_Exercise details_
Render the portion of the records that opens with the line containing "What is the difference between the maximum and second" and runs through the end of the records as a JSON list of strings, one string per line, with blank lines and pictures omitted.
Given records below:
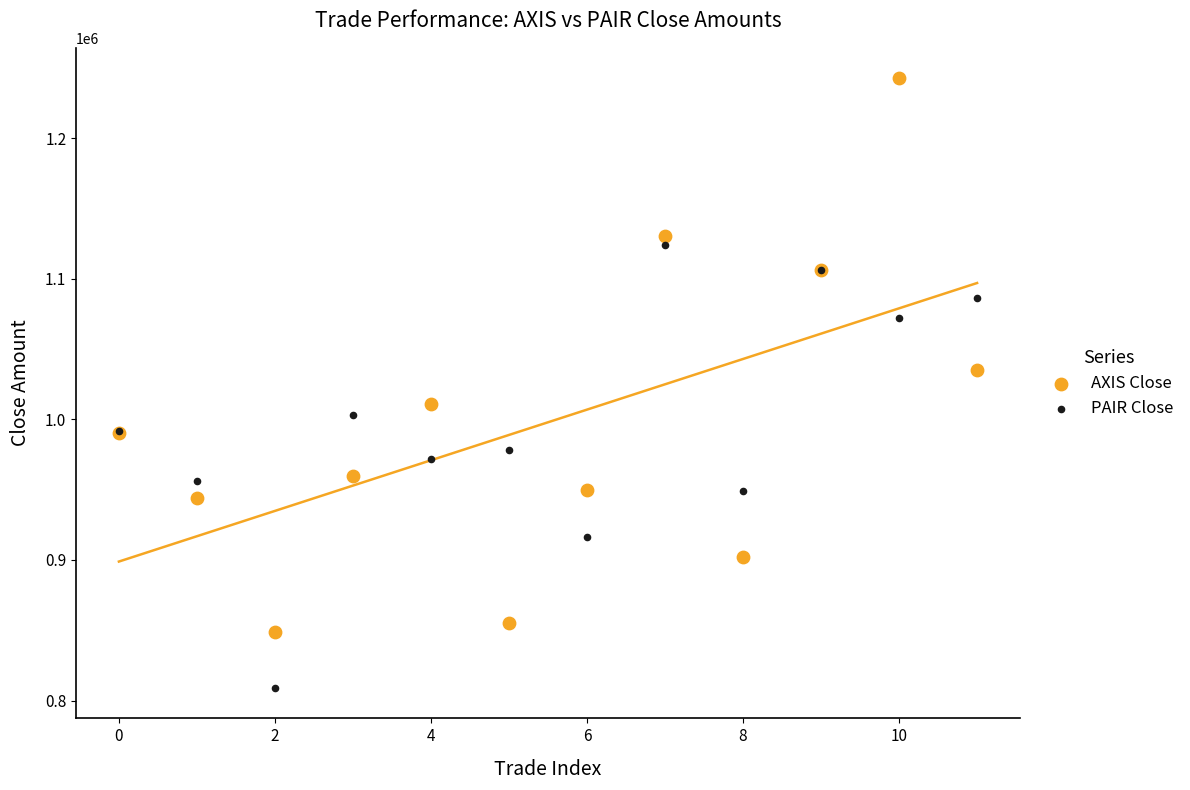

What are all the series names shown in the legend?

AXIS Close, PAIR Close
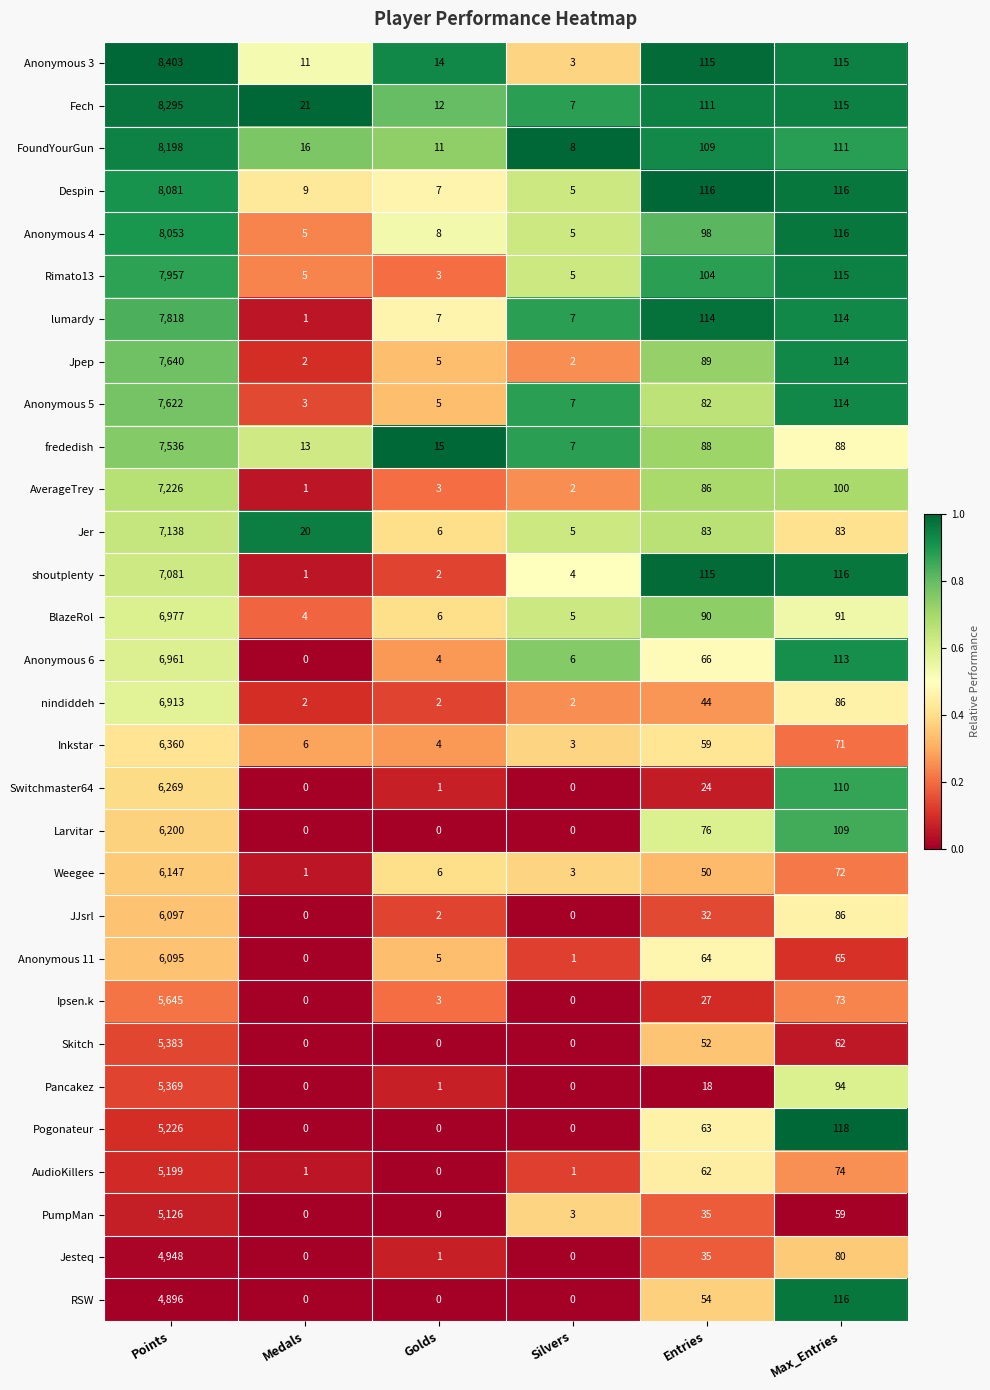

At which category is the sum across all series the highest?

Points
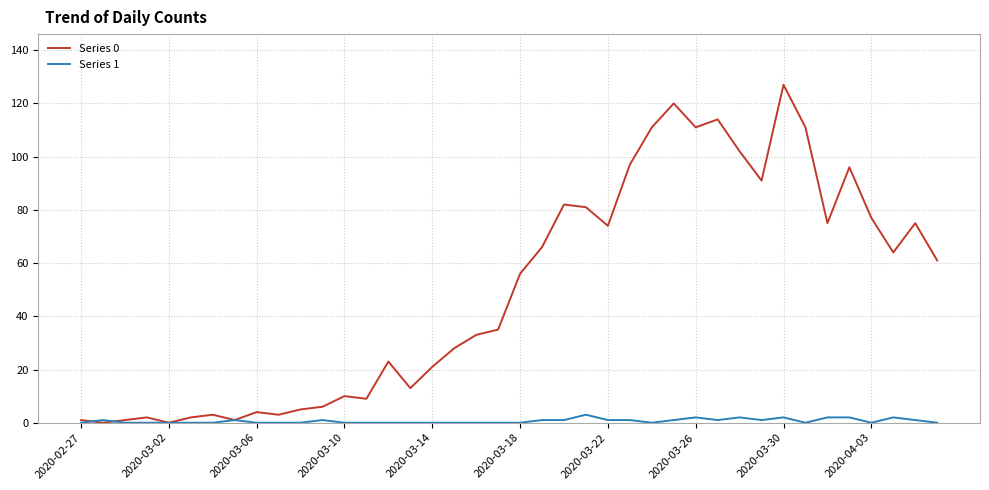

What is the difference between the maximum and second lowest values in the Series 1 series?

3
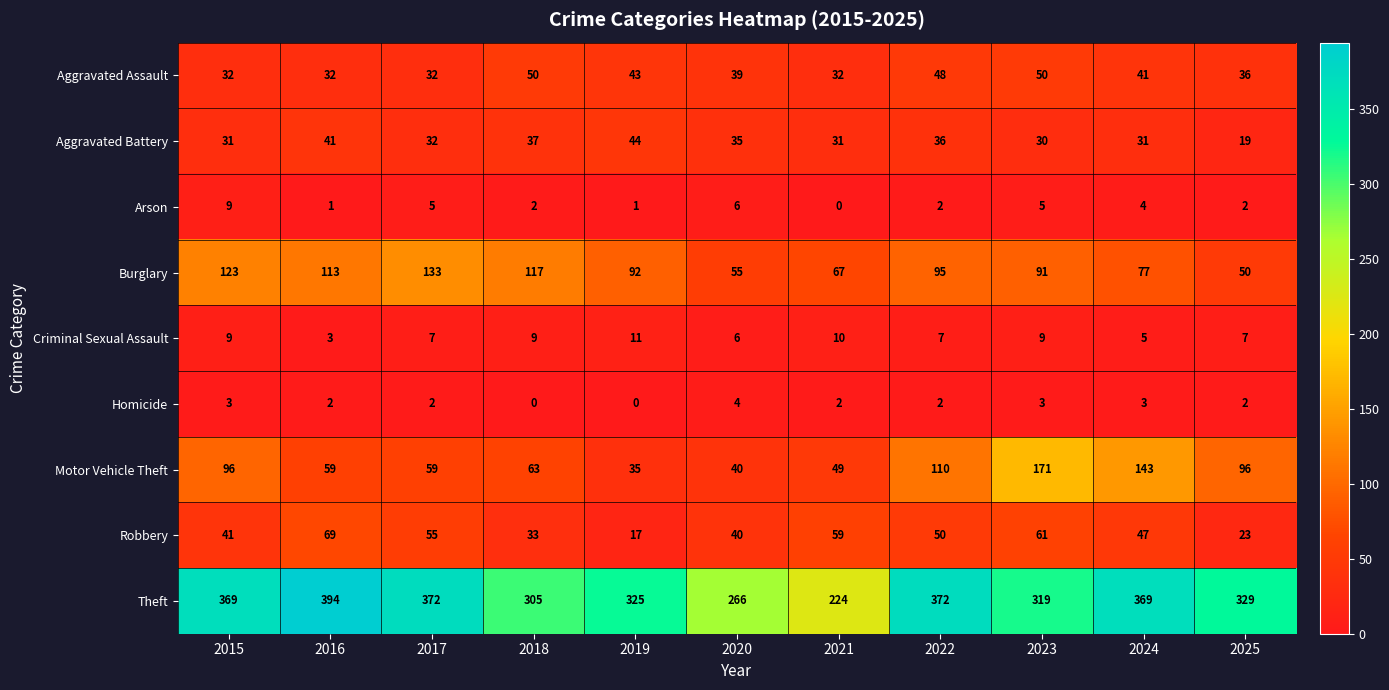

Rank the series at 2023 from highest to lowest value.

Theft, Motor Vehicle Theft, Burglary, Robbery, Aggravated Assault, Aggravated Battery, Criminal Sexual Assault, Arson, Homicide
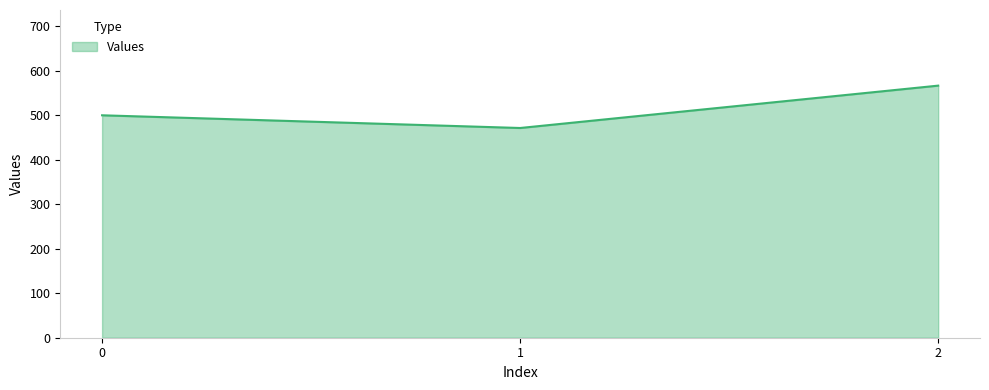

What is the difference between the maximum and minimum values?

95.2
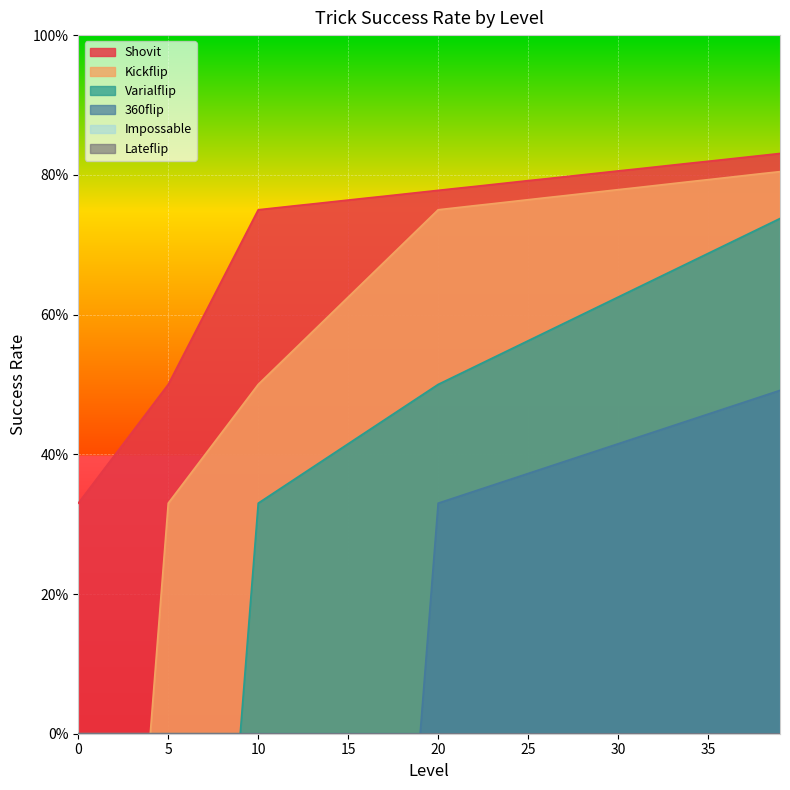

At 11, list the series in order from largest to smallest.

Shovit, Kickflip, Varialflip, 360flip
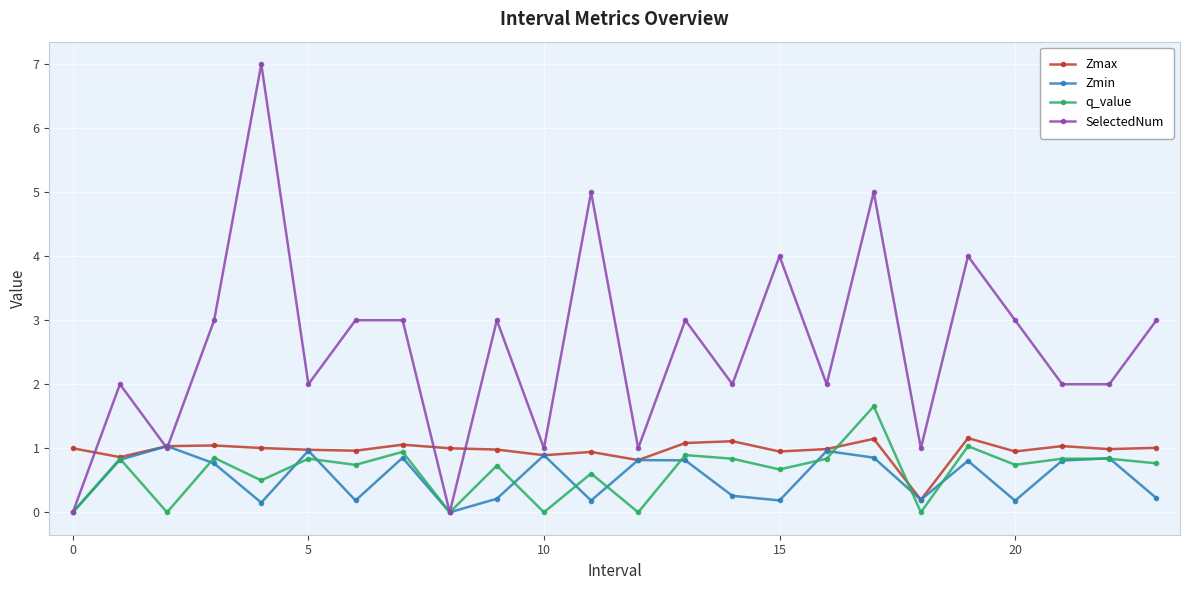

Which series has the largest range (max minus min)?

SelectedNum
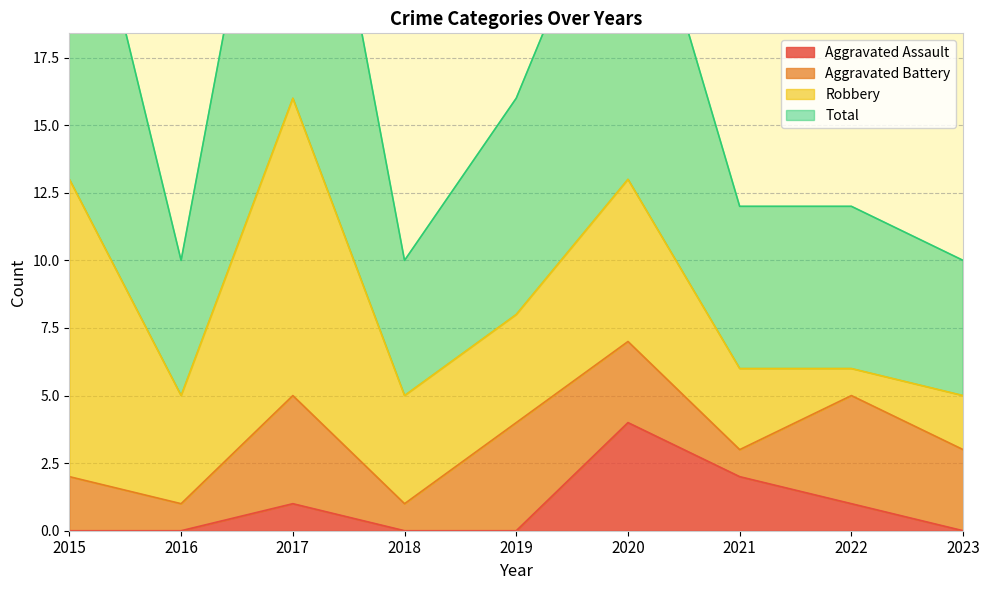

What is the average value of the Total series?

17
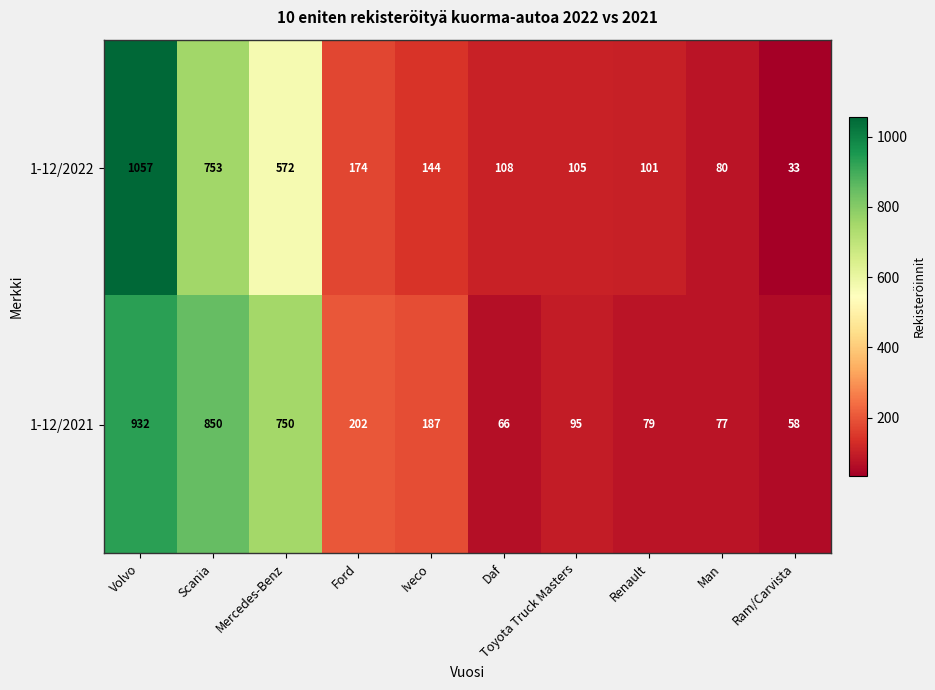

What is the sum of all 1-12/2022 values?

3127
End of Given records.
_Result_
[
  "What is the difference between the maximum and second lowest values in the Series 1 series?",
  "3",
  "Rank the series at 2023 from highest to lowest value.",
  "Theft, Motor Vehicle Theft, Burglary, Robbery, Aggravated Assault, Aggravated Battery, Criminal Sexual Assault, Arson, Homicide",
  "What is the difference between the maximum and minimum values?",
  "95.2",
  "At 11, list the series in order from largest to smallest.",
  "Shovit, Kickflip, Varialflip, 360flip",
  "Which series has the largest range (max minus min)?",
  "SelectedNum",
  "What is the average value of the Total series?",
  "17",
  "What is the sum of all 1-12/2022 values?",
  "3127"
]